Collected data
------------------------------------------------
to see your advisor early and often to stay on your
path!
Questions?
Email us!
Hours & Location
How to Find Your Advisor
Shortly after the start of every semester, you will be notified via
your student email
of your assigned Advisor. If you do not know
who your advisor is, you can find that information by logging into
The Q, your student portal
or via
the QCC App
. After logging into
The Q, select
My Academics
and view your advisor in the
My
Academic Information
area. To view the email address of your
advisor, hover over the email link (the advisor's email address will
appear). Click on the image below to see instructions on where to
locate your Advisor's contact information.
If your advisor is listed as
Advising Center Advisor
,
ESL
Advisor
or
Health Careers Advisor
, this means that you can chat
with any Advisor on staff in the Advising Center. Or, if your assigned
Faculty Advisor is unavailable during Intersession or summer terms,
------------------------------------------------
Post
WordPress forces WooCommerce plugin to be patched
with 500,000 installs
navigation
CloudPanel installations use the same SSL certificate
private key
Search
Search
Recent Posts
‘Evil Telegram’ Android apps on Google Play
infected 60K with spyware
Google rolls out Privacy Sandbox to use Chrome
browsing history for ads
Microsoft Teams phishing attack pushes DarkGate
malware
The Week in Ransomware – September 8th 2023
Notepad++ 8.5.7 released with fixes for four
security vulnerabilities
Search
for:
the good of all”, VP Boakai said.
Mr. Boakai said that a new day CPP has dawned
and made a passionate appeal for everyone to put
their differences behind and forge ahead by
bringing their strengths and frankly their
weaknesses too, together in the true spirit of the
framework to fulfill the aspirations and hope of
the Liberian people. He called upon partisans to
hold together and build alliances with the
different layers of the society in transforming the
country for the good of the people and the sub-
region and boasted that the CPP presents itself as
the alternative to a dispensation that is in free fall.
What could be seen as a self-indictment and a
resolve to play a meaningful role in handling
------------------------------------------------
▶ [WHAT IS EXPECTED]
Rewrite everything in the records from the line containing "to see your" down to the line containing "Faculty Advisor is", swapping "student email" for "campus email" and leaving all else as it is.

▶ [OUTPUT OF THE EXERCISE]
to see your advisor early and often to stay on your
path!
Questions?
Email us!
Hours & Location
How to Find Your Advisor
Shortly after the start of every semester, you will be notified via
your campus email
of your assigned Advisor. If you do not know
who your advisor is, you can find that information by logging into
The Q, your student portal
or via
the QCC App
. After logging into
The Q, select
My Academics
and view your advisor in the
My
Academic Information
area. To view the email address of your
advisor, hover over the email link (the advisor's email address will
appear). Click on the image below to see instructions on where to
locate your Advisor's contact information.
If your advisor is listed as
Advising Center Advisor
,
ESL
Advisor
or
Health Careers Advisor
, this means that you can chat
with any Advisor on staff in the Advising Center. Or, if your assigned
Faculty Advisor is unavailable during Intersession or summer terms,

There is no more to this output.